AUSTIN (Nexstar) — Experts say starting in the new year, Texas will have one of the strongest laws protecting patients from surprise medical bills.

Earlier this month, consumer advocacy groups expressed concern over the Texas Medical Board’s proposed rule that they say would’ve created a loophole in the law. The rule would’ve allowed all out-of-network doctors to give their patients opt-out forms when it comes to non-emergency care. However, the board withdrew the proposals after backlash and criticism from groups, as well as Lt. Gov. Dan Patrick.

“The good news is that it all got fixed,” said Stacey Pogue, senior policy analyst with the Center for Public Policy Priorities. “There’s no more loophole. There’s been a new rule issued and there’s not a loophole in that.”

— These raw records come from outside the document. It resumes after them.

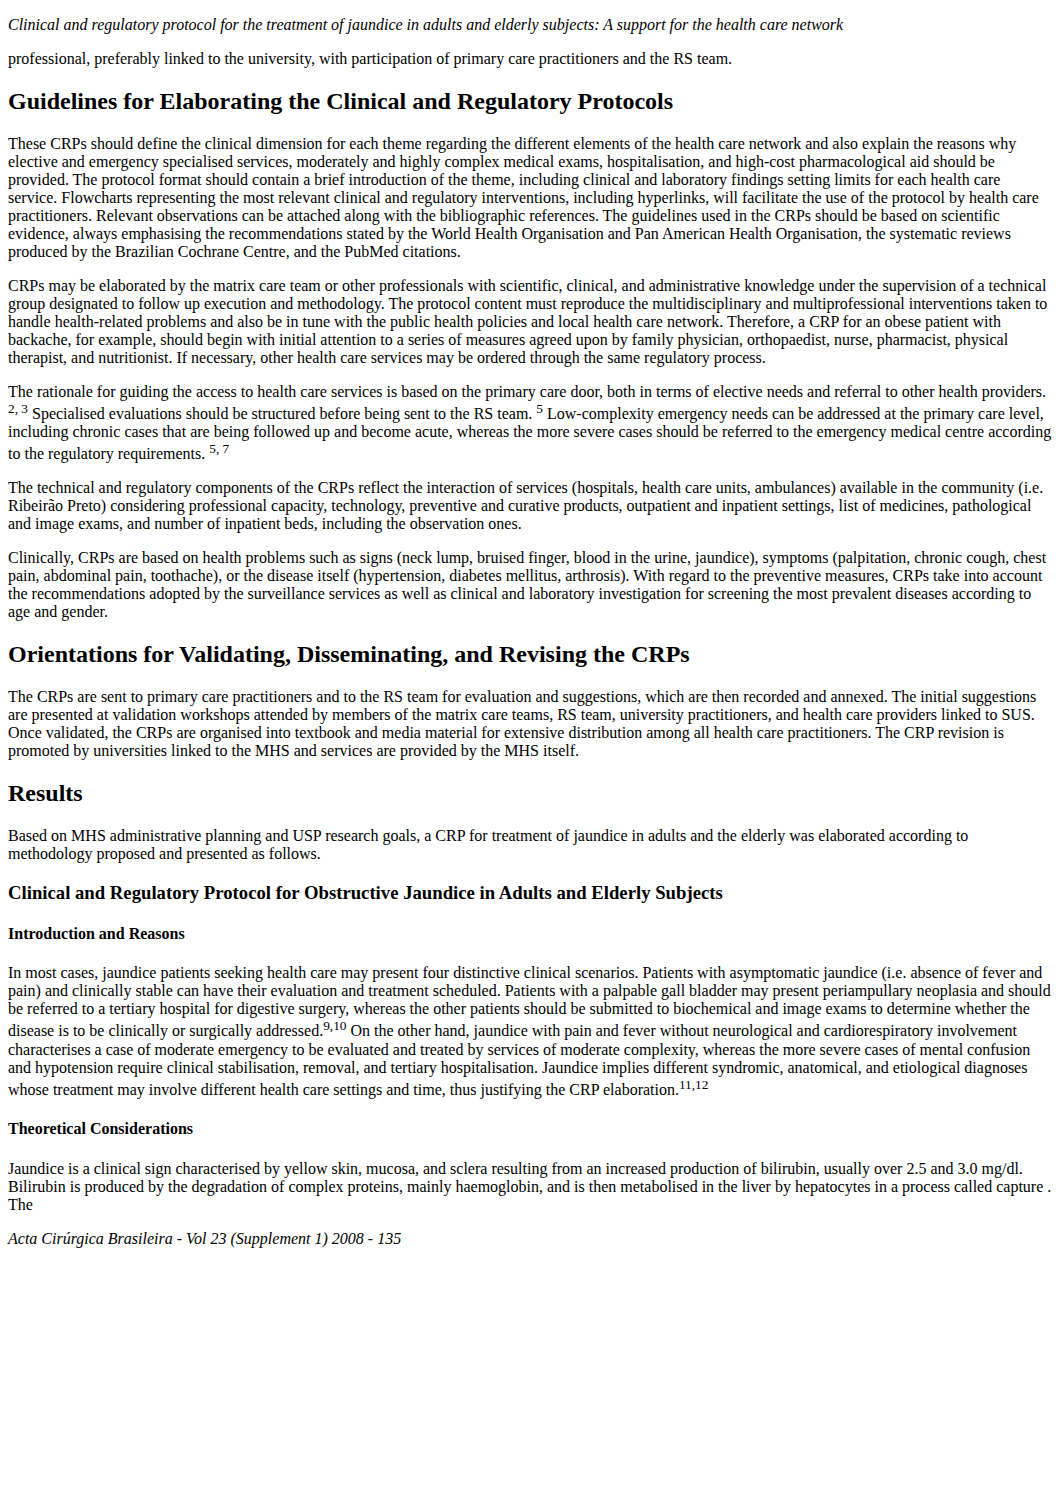Clinical and regulatory protocol for the treatment of jaundice in adults and elderly subjects: A support for the health care network
professional, preferably linked to the university, with participation of primary care practitioners and the RS team.
Guidelines for Elaborating the Clinical and Regulatory Protocols
These CRPs should define the clinical dimension for each theme regarding the different elements of the health care network and also explain the reasons why elective and emergency specialised services, moderately and highly complex medical exams, hospitalisation, and high-cost pharmacological aid should be provided. The protocol format should contain a brief introduction of the theme, including clinical and laboratory findings setting limits for each health care service. Flowcharts representing the most relevant clinical and regulatory interventions, including hyperlinks, will facilitate the use of the protocol by health care practitioners. Relevant observations can be attached along with the bibliographic references. The guidelines used in the CRPs should be based on scientific evidence, always emphasising the recommendations stated by the World Health Organisation and Pan American Health Organisation, the systematic reviews produced by the Brazilian Cochrane Centre, and the PubMed citations.
CRPs may be elaborated by the matrix care team or other professionals with scientific, clinical, and administrative knowledge under the supervision of a technical group designated to follow up execution and methodology. The protocol content must reproduce the multidisciplinary and multiprofessional interventions taken to handle health-related problems and also be in tune with the public health policies and local health care network. Therefore, a CRP for an obese patient with backache, for example, should begin with initial attention to a series of measures agreed upon by family physician, orthopaedist, nurse, pharmacist, physical therapist, and nutritionist. If necessary, other health care services may be ordered through the same regulatory process.
The rationale for guiding the access to health care services is based on the primary care door, both in terms of elective needs and referral to other health providers. 2, 3 Specialised evaluations should be structured before being sent to the RS team. 5 Low-complexity emergency needs can be addressed at the primary care level, including chronic cases that are being followed up and become acute, whereas the more severe cases should be referred to the emergency medical centre according to the regulatory requirements. 5, 7
The technical and regulatory components of the CRPs reflect the interaction of services (hospitals, health care units, ambulances) available in the community (i.e. Ribeirão Preto) considering professional capacity, technology, preventive and curative products, outpatient and inpatient settings, list of medicines, pathological and image exams, and number of inpatient beds, including the observation ones.
Clinically, CRPs are based on health problems such as signs (neck lump, bruised finger, blood in the urine, jaundice), symptoms (palpitation, chronic cough, chest pain, abdominal pain, toothache), or the disease itself (hypertension, diabetes mellitus, arthrosis). With regard to the preventive measures, CRPs take into account the recommendations adopted by the surveillance services as well as clinical and laboratory investigation for screening the most prevalent diseases according to age and gender.
Orientations for Validating, Disseminating, and Revising the CRPs
The CRPs are sent to primary care practitioners and to the RS team for evaluation and suggestions, which are then recorded and annexed. The initial suggestions are presented at validation workshops attended by members of the matrix care teams, RS team, university practitioners, and health care providers linked to SUS. Once validated, the CRPs are organised into textbook and media material for extensive distribution among all health care practitioners. The CRP revision is promoted by universities linked to the MHS and services are provided by the MHS itself.
Results
Based on MHS administrative planning and USP research goals, a CRP for treatment of jaundice in adults and the elderly was elaborated according to methodology proposed and presented as follows.
Clinical and Regulatory Protocol for Obstructive Jaundice in Adults and Elderly Subjects
Introduction and Reasons
In most cases, jaundice patients seeking health care may present four distinctive clinical scenarios. Patients with asymptomatic jaundice (i.e. absence of fever and pain) and clinically stable can have their evaluation and treatment scheduled. Patients with a palpable gall bladder may present periampullary neoplasia and should be referred to a tertiary hospital for digestive surgery, whereas the other patients should be submitted to biochemical and image exams to determine whether the disease is to be clinically or surgically addressed.9,10 On the other hand, jaundice with pain and fever without neurological and cardiorespiratory involvement characterises a case of moderate emergency to be evaluated and treated by services of moderate complexity, whereas the more severe cases of mental confusion and hypotension require clinical stabilisation, removal, and tertiary hospitalisation. Jaundice implies different syndromic, anatomical, and etiological diagnoses whose treatment may involve different health care settings and time, thus justifying the CRP elaboration.11,12
Theoretical Considerations
Jaundice is a clinical sign characterised by yellow skin, mucosa, and sclera resulting from an increased production of bilirubin, usually over 2.5 and 3.0 mg/dl. Bilirubin is produced by the degradation of complex proteins, mainly haemoglobin, and is then metabolised in the liver by hepatocytes in a process called capture . The
Acta Cirúrgica Brasileira - Vol 23 (Supplement 1) 2008 - 135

Lawmakers worked on Senate Bill 1264 during the 86th Legislature. It protects patients with state-regulated health plans from getting surprise medical bills and leaves billing negotiations between insurance plans and providers. There’s also a narrow exception when a patient specifically chooses an out-of-network doctor knowingly.

The Texas Department of Insurance adopted emergency rules mid-December related to the law and experts say it mirrors the intent of the legislation closely.

“This emergency rulemaking reflects the intent of the Legislature and comes as a welcome relief for consumers nervous about losing their long-awaited protections,” said Blake Hutson, AARP Texas associate state director.

“There’s no patient that’s ever going to be backed into a corner and be asked to sign away their protections and pay more when they have no choice,” Pogue said.

However, this state law only applies to 16% of Texans, according to the Texas Department of Insurance.

“The good news is lawmakers in Austin have done everything they can to protect consumers,” Pogue said. “The bad news is, with the way the law works, they simply can’t write laws that are regulated at the federal level. We need Congress in Washington D.C. to act, to pass something that’s similar to what we’ve done here. We need to protect consumers from surprise medical bills.”